Set down a faithful copy of every record, and skip the pictures in it.
[[ Working data, beginning ]]
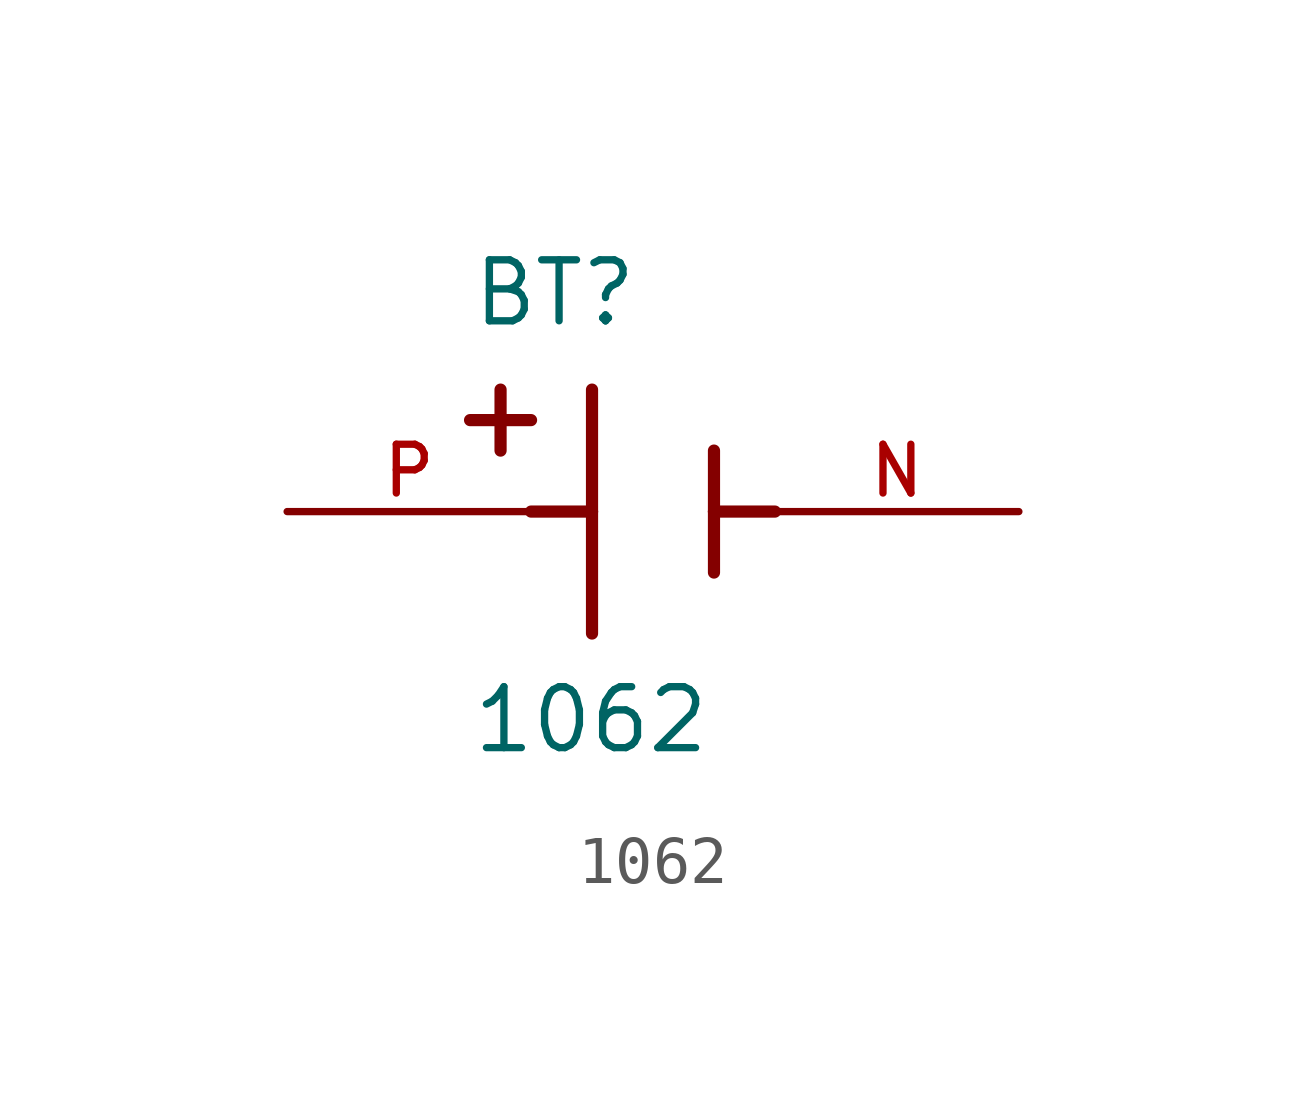
<source format=kicad_sym>
(kicad_symbol_lib
  (version 20211014)
  (generator kicad_symbol_editor)
  (symbol "1062"
    (pin_names
      (offset 1.016))
    (property "Reference" "BT"
      (at -3.81 3.81 0)
      (effects (font (size 1.27 1.27)) (justify bottom left)))
    (property "Value" "1062"
      (at -3.81 -5.08 0)
      (effects (font (size 1.27 1.27)) (justify bottom left)))
    (symbol "1062_0_0"
      (polyline (pts (xy -1.27 2.54) (xy -1.27 0.0)) (stroke (width 0.254)))
      (polyline (pts (xy -1.27 0.0) (xy -1.27 -2.54)) (stroke (width 0.254)))
      (polyline (pts (xy 1.27 1.27) (xy 1.27 0.0)) (stroke (width 0.254)))
      (polyline (pts (xy 1.27 0.0) (xy 1.27 -1.27)) (stroke (width 0.254)))
      (polyline (pts (xy -1.27 0.0) (xy -2.54 0.0)) (stroke (width 0.254)))
      (polyline (pts (xy 1.27 0.0) (xy 2.54 0.0)) (stroke (width 0.254)))
      (polyline (pts (xy -3.175 2.54) (xy -3.175 1.27)) (stroke (width 0.254)))
      (polyline (pts (xy -3.81 1.905) (xy -2.54 1.905)) (stroke (width 0.254)))
      (pin passive line (at -7.62 0.0 0) (length 5.08) (name "~" (effects (font (size 1.016 1.016)))) (number "P" (effects (font (size 1.016 1.016)))))
      (pin passive line (at 7.62 0.0 180.0) (length 5.08) (name "~" (effects (font (size 1.016 1.016)))) (number "N" (effects (font (size 1.016 1.016))))))))
</source>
[[ Working data, end ]]
Result of the task:
<source format=kicad_sym>
(kicad_symbol_lib
  (version 20211014)
  (generator kicad_symbol_editor)
  (symbol "1062"
    (pin_names
      (offset 1.016))
    (property "Reference" "BT"
      (at -3.81 3.81 0)
      (effects (font (size 1.27 1.27)) (justify bottom left)))
    (property "Value" "1062"
      (at -3.81 -5.08 0)
      (effects (font (size 1.27 1.27)) (justify bottom left)))
    (symbol "1062_0_0"
      (polyline (pts (xy -1.27 2.54) (xy -1.27 0.0)) (stroke (width 0.254)))
      (polyline (pts (xy -1.27 0.0) (xy -1.27 -2.54)) (stroke (width 0.254)))
      (polyline (pts (xy 1.27 1.27) (xy 1.27 0.0)) (stroke (width 0.254)))
      (polyline (pts (xy 1.27 0.0) (xy 1.27 -1.27)) (stroke (width 0.254)))
      (polyline (pts (xy -1.27 0.0) (xy -2.54 0.0)) (stroke (width 0.254)))
      (polyline (pts (xy 1.27 0.0) (xy 2.54 0.0)) (stroke (width 0.254)))
      (polyline (pts (xy -3.175 2.54) (xy -3.175 1.27)) (stroke (width 0.254)))
      (polyline (pts (xy -3.81 1.905) (xy -2.54 1.905)) (stroke (width 0.254)))
      (pin passive line (at -7.62 0.0 0) (length 5.08) (name "~" (effects (font (size 1.016 1.016)))) (number "P" (effects (font (size 1.016 1.016)))))
      (pin passive line (at 7.62 0.0 180.0) (length 5.08) (name "~" (effects (font (size 1.016 1.016)))) (number "N" (effects (font (size 1.016 1.016))))))))
</source>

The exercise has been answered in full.